**** Document section

The Strange New Love-Fest Between Donald Trump and Planned Parenthood

Alone among the Republican field, the front-runner offers a defense of the controversial women's health care group.

BIRCH RUN, MI - AUGUST 11: Republican presidential candidate Donald Trump delivers the keynote address at the Genesee and Saginaw Republican Party Lincoln Day Event August 11, 2015 in Birch Run, Michigan. This is Trump's first campaign event since his Republican debate last week. (Photo by Bill Pugliano/Getty Images)

Photpgrapher: Bill Pugliano/Getty Images

Donald Trump says he'd support shutting down the government to defund Planned Parenthood. But he's also defending the conservative boogeyman du jour, and the women's health provider seems happy with the kind words.

On Tuesday night, the Republican presidential front-runner defended the women's health services provider in an interview on Fox News' Hannity. Trump noted that abortion was a "fairly small part" of what Planned Parenthood does and that "we have to look at the positives also for Planned Parenthood."

"They do good things," he said, interrupting interviewer Sean Hannity's question.

********
**** Records supplied

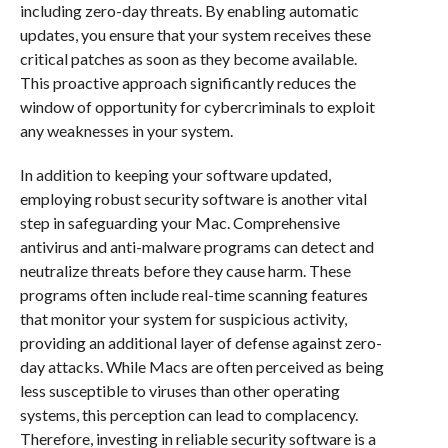
including zero-day threats. By enabling automatic
updates, you ensure that your system receives these
critical patches as soon as they become available.
This proactive approach significantly reduces the
window of opportunity for cybercriminals to exploit
any weaknesses in your system.
In addition to keeping your software updated,
employing robust security software is another vital
step in safeguarding your Mac. Comprehensive
antivirus and anti-malware programs can detect and
neutralize threats before they cause harm. These
programs often include real-time scanning features
that monitor your system for suspicious activity,
providing an additional layer of defense against zero-
day attacks. While Macs are often perceived as being
less susceptible to viruses than other operating
systems, this perception can lead to complacency.
Therefore, investing in reliable security software is a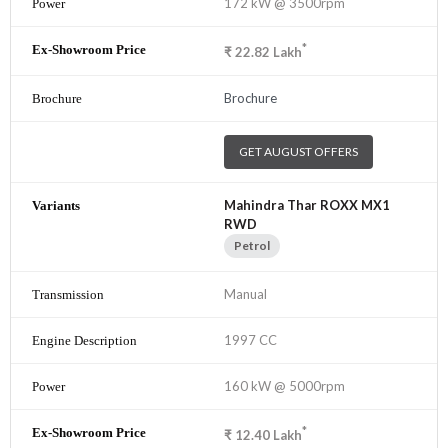
172 kW @ 3500rpm
*
₹
22.82
Lakh
Brochure
GET AUGUST OFFERS
Mahindra Thar ROXX MX1
RWD
Petrol
Manual
1997 CC
160 kW @ 5000rpm
*
₹
12.40
Lakh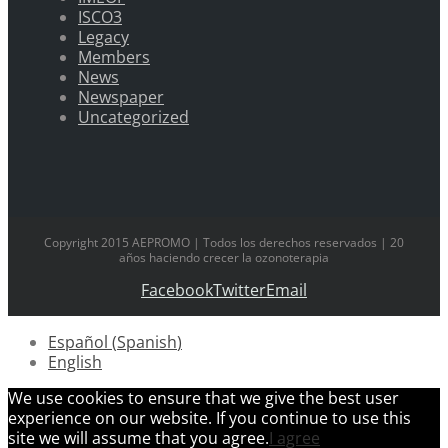
ISCO3
Legacy
Members
News
Newspaper
Uncategorized
Copyright 2015 AEPROMO | Todos los derechos reservados | 20
años haciendo crecer la ozonoterapia
Facebook
Twitter
Email
Español
(
Spanish
)
English
We use cookies to ensure that we give the best user
experience on our website. If you continue to use this
site we will assume that you agree.
I agree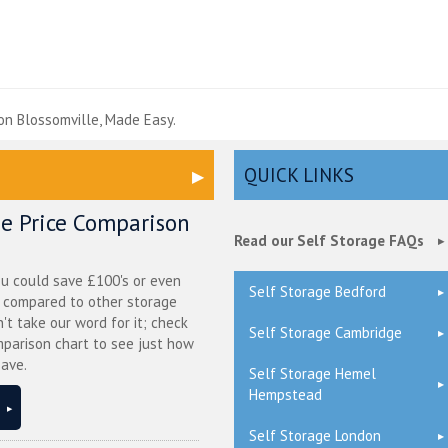
e
on Blossomville, Made Easy.
QUICK LINKS
ge Price Comparison
Read our Self Storage FAQs
ou could save £100's or even
Self Storage Bedford
r compared to other storage
n't take our word for it; check
Self Storage Cambridge
mparison chart to see just how
ave.
Self Storage Hemel
Hempstead
Self Storage London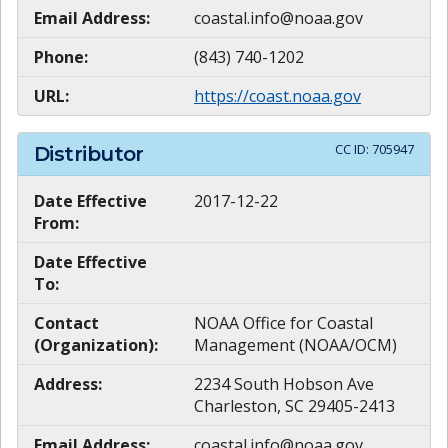
Email Address:
coastal.info@noaa.gov
Phone:
(843) 740-1202
URL:
https://coast.noaa.gov
CC ID:
705947
Distributor
Date Effective
2017-12-22
From:
Date Effective
To:
Contact
NOAA Office for Coastal
(Organization):
Management (NOAA/OCM)
Address:
2234 South Hobson Ave
Charleston, SC 29405-2413
Email Address:
coastal.info@noaa.gov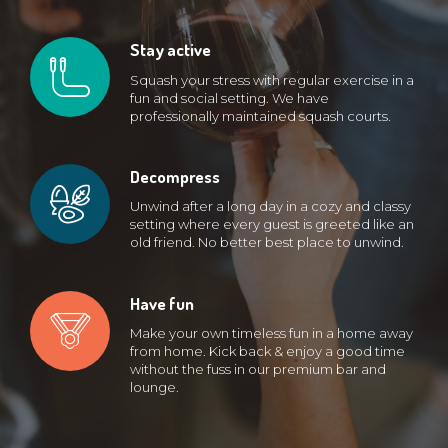
Stay active
Squash your stress with regular exercise in a
fun and social setting. We have
professionally maintained squash courts.
Decompress
Unwind after a long day in a cozy and classy
setting where every guest is greeted like an
old friend. No better best place to unwind.
Have fun
Make your own timeless fun in a home away
from home. Kick back & enjoy a good time
without the fuss in our premium bar and
lounge.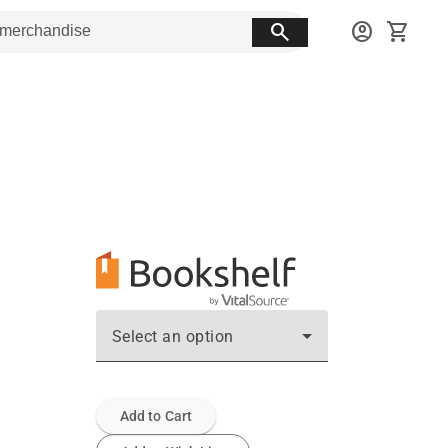
search
account_circle
shopping_cart
Select an option
Add to Cart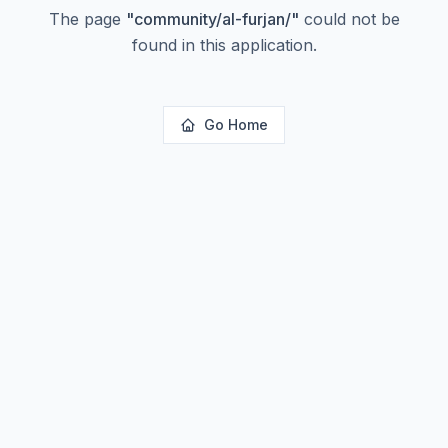
The page
"
community/al-furjan/
"
could not be
found in this application.
Go Home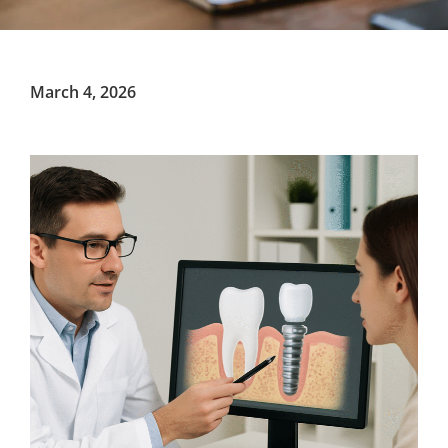
March 4, 2026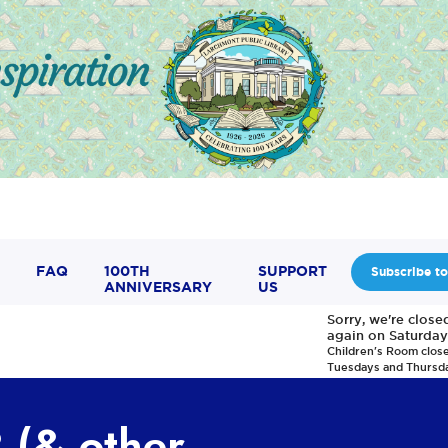
FAQ
100TH
SUPPORT
Subscribe to
ANNIVERSARY
US
Sorry, we're clos
again on Saturday
Children's Room clos
Tuesdays and Thursd
 (& other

********

**Exercise details**: Please copy out the passage of the Trump and Planned Parenthood article above, starting with "BIRCH RUN, MI - AUGUST" and going on through "the kind words.".

**Answer to the problem**:
BIRCH RUN, MI - AUGUST 11: Republican presidential candidate Donald Trump delivers the keynote address at the Genesee and Saginaw Republican Party Lincoln Day Event August 11, 2015 in Birch Run, Michigan. This is Trump's first campaign event since his Republican debate last week. (Photo by Bill Pugliano/Getty Images)

Photpgrapher: Bill Pugliano/Getty Images

Donald Trump says he'd support shutting down the government to defund Planned Parenthood. But he's also defending the conservative boogeyman du jour, and the women's health provider seems happy with the kind words.